Her brief moment in the bookshop with Bogart should have immediately led to better parts, but instead a long string of filmmakers did something that is still bewildering: they cast her as series of good girls, dutiful nurses, and dowdy housewives. Malone was never bad in any of these roles, but they never used her to her full potential. That would come later.

Which is not to say that her noir films were not good. Some were terrific in fact. She plays sultry Kim Novak’s good girl neighbor in Richard Quine’s brilliant Pushover, and in the excellent Private Hell 36, she’s the understanding wife of Howard Duff’s ethically tortured cop. She’s Zachary Scott’s angel of mercy in the entertaining Flaxy Martin. Occasionally, she got a little more to do. Playing a nurse in The Killer That Stalked New York she got to help fight a small pox epidemic set off by a diamond smuggler returning from overseas. In all of these films, however, she is called upon to do little more than be pretty and kind. Her thankless role as Barry Sullivan’s overly understanding wife in the lackluster Loophole was the low point of these kinds of roles.

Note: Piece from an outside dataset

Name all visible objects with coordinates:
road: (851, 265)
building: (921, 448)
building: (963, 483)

Had her career ended there, she might have been little more than a film noir footnote, but then she was rescued by another, far more flamboyant, genre: the melodrama.

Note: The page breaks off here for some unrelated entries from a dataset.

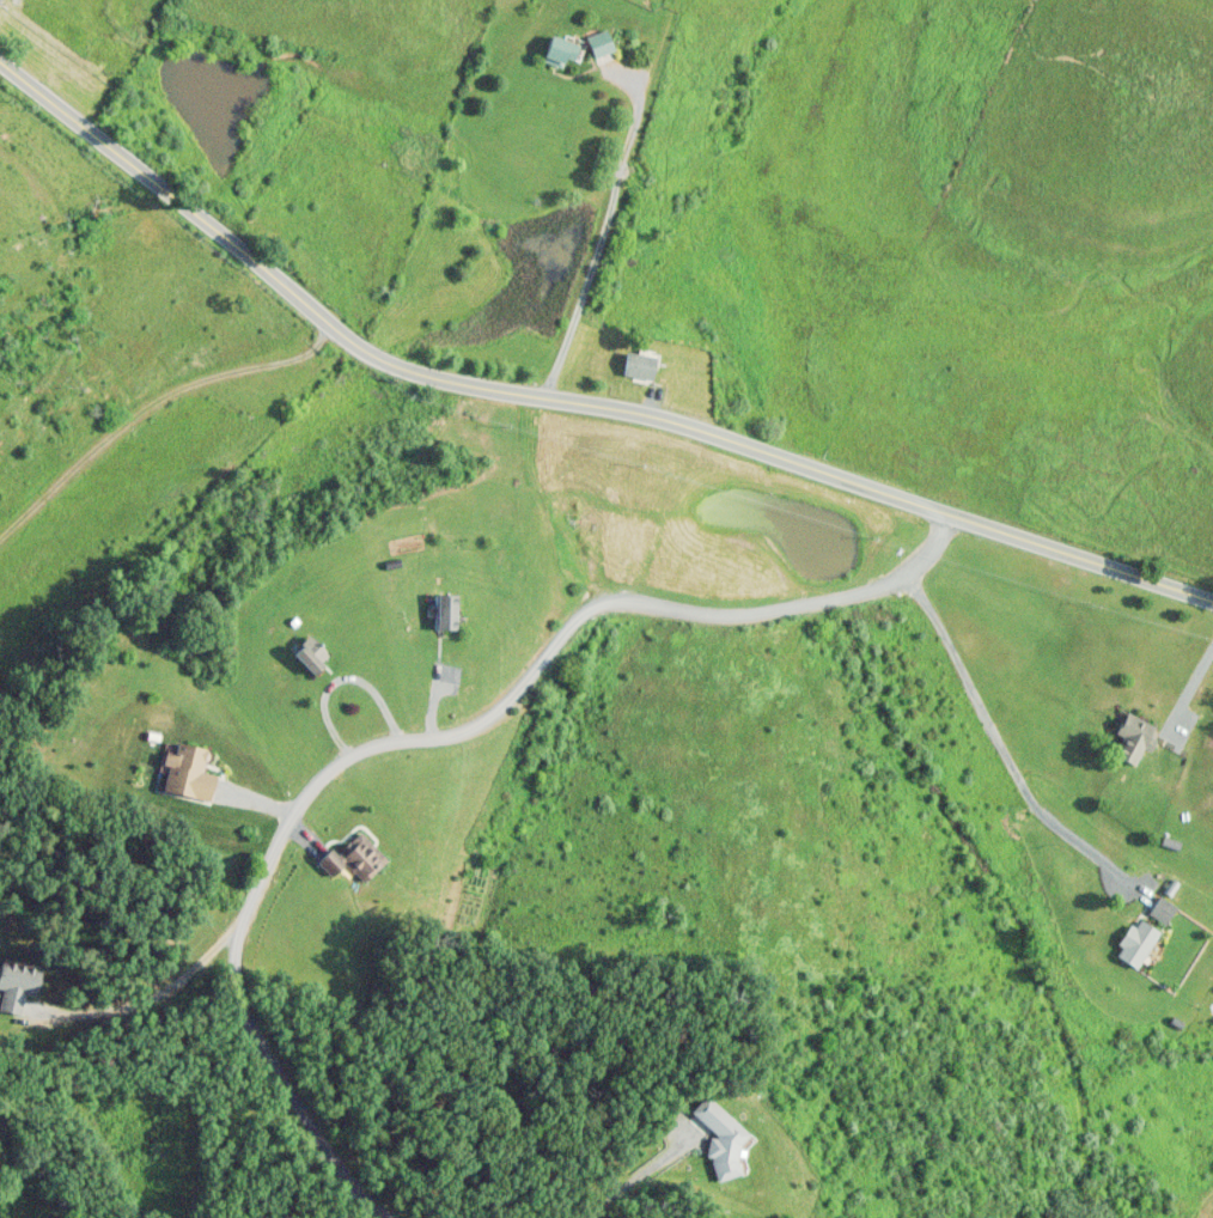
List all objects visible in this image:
building: (601, 45)
building: (563, 50)
road: (612, 199)
building: (639, 366)
road: (568, 400)
building: (446, 610)
building: (309, 659)
road: (419, 737)
building: (1134, 737)
building: (354, 857)
building: (1162, 910)
building: (1137, 942)
building: (17, 983)
building: (720, 1137)

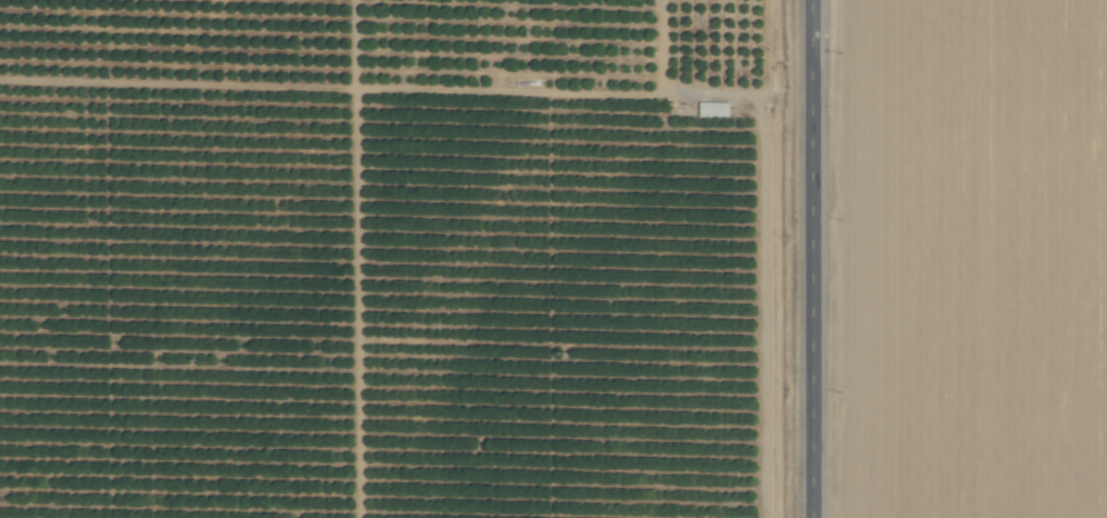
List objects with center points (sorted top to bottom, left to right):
building: (714, 110)
crop: (553, 259)
road: (811, 259)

In 1956, she dyed her hair platinum blonde and starred in Douglas Sirk’s masterpiece Written On The Wind. Malone plays the nymphomaniac sister of alcoholic playboy Robert Stack. She’s in love with Stack’s best friend Rock Hudson, but he’s in love with Stack’s pregnant wife Lauren Bacall. Jealous, she convinces Stack that Bacall’s baby really belongs to Hudson. And then…well, let’s just say the conversation gets a little heated.

Blondes do have all the fun apparently...
Blondes do have all the fun apparently…
This is full blown no-bones-about-it melodrama—a wide screen bonanza of lush interior design eye-popping Technicolor, snazzy costume changes, whispered pleas of love, shouted denunciations, alcohol consumption by the gallon, and enough implied sex to start an STD epidemic.

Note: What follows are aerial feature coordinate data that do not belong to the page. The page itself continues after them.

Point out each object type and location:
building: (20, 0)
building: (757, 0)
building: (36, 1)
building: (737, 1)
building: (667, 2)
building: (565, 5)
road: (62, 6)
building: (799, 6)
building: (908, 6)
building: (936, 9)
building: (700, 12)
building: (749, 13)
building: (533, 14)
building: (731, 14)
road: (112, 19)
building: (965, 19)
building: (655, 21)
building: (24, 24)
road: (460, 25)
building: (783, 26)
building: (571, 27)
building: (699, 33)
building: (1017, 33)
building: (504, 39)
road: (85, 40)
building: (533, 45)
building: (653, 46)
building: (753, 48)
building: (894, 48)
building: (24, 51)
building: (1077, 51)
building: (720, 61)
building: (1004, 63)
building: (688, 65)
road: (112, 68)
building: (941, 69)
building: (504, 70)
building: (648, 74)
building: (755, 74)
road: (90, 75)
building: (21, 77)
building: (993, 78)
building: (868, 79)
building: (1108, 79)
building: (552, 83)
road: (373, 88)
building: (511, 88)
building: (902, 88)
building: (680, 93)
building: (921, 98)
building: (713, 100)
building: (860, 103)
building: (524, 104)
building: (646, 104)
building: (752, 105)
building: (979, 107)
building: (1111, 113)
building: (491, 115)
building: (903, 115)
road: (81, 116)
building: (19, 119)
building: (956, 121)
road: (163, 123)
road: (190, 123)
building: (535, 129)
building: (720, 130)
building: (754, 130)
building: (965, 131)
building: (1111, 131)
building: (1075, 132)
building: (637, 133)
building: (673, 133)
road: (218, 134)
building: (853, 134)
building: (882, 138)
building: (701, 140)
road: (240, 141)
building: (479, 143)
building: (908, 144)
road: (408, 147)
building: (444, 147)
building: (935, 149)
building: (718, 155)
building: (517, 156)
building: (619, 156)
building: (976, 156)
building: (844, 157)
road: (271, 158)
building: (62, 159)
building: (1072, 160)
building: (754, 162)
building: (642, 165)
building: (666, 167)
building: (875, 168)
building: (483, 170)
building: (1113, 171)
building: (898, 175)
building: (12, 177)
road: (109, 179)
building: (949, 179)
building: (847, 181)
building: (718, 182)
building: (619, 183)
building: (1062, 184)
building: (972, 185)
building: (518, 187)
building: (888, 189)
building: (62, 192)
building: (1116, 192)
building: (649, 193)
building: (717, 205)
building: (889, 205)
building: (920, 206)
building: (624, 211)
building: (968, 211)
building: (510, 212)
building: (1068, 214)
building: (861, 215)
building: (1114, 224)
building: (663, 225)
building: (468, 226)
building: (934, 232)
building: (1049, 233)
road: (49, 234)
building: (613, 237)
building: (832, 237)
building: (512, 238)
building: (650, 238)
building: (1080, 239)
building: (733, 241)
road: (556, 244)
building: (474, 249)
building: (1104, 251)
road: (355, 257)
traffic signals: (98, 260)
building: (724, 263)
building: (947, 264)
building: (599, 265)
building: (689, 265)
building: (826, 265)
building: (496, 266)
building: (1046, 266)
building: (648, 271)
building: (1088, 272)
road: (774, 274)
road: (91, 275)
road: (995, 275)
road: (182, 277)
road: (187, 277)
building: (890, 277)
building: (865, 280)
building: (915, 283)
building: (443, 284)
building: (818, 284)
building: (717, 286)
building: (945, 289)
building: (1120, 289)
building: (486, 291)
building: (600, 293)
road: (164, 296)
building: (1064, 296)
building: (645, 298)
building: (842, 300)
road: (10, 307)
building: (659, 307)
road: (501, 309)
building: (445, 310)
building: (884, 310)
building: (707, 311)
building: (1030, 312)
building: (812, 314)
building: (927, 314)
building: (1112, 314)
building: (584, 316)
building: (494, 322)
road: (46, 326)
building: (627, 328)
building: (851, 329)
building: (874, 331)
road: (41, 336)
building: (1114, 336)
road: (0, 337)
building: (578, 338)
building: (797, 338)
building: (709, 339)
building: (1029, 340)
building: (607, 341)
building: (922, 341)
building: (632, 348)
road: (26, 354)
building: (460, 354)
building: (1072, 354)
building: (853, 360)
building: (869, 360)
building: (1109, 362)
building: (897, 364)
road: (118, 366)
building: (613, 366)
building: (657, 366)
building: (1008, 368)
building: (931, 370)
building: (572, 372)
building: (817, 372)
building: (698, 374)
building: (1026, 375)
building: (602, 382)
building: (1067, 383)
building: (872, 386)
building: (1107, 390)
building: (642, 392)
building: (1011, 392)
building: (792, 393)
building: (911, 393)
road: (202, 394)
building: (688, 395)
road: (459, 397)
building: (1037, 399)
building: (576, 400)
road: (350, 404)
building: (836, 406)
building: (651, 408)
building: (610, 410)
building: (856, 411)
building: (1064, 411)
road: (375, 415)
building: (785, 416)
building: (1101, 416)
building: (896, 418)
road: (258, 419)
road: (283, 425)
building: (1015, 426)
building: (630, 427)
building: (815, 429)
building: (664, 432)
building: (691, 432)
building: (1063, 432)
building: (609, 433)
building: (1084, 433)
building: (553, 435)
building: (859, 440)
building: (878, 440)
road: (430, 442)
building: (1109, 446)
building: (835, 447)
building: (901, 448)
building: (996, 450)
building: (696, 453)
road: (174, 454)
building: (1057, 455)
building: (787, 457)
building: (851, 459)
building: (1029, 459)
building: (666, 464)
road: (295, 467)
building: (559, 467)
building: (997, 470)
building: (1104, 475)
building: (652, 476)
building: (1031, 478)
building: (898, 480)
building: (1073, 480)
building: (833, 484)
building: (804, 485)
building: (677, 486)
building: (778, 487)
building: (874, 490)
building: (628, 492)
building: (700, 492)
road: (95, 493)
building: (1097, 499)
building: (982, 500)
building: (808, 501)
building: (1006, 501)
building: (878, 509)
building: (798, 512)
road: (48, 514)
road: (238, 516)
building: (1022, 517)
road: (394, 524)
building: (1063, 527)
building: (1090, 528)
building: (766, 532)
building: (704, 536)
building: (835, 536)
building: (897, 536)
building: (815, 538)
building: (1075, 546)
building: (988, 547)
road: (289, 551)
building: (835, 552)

Malone finally gets her day—and effortlessly upstages her old Big Sleep costar Bacall it must be said—playing a character who hates herself and her sloppy brother in equal measure. She’d be a tragic figure if not for Malone’s sheer ebullient sex appeal. She’s the master villain of the piece, but like all master villains in true melodrama, we end up loving her for being the most exciting person on screen. Here, finally, is the Dorothy Malone who should have been leading men to their doom in all those film noirs—her bedroom eyes finally beckoning to the bedroom. Sure, I’ll ruin your life, they seemed to say but, damn it, I’ll be worth it.

The film was a smash hit, made Malone a star, and won her an Oscar. This led her to some plum roles: reteaming with Sirk and Hudson for The Tarnished Angels, headlining the Barrymore biopic Too Much Too Soon, staring down Henry Fonda in Warlock.

Her biggest role was on the mother of all prime-time soap operas, Peyton Place. It seemed a reasonable place, given her Sirk bona fides, for her to end up. Her time on the show didn’t go smoothly, however, and after much bickering with producers she was written off the show. She sued for breach of contract and eventually settled out of court. After that she worked steadily in television, with occasional forays into film, until she retired in the early 1990s. Her last film role was as Sharon Stone’s family-murdering friend Hazel Dobkins in Basic Instinct.
 


Jake Hinkson, the Night Editor, is the author of The Posthumous Man.

Read all posts by Jake Hinkson for Criminal Element.

Comments

  1. Ben Solomon

    You pen a terrific and straight tribute, but I particularly applaud your opening focus on “The Big Sleep.” That scene, in itself, is a small treasure.

  2. Lokke Heiss

    Jake, I really liked the way you were able to pull together her career and get the essence of Dorothy Malone, and do it in just a few paragraphs. And I agree, the scene from The Big Sleep is one of the best in the movie. Just think what that movie could have been without the Production Code staring them in the face.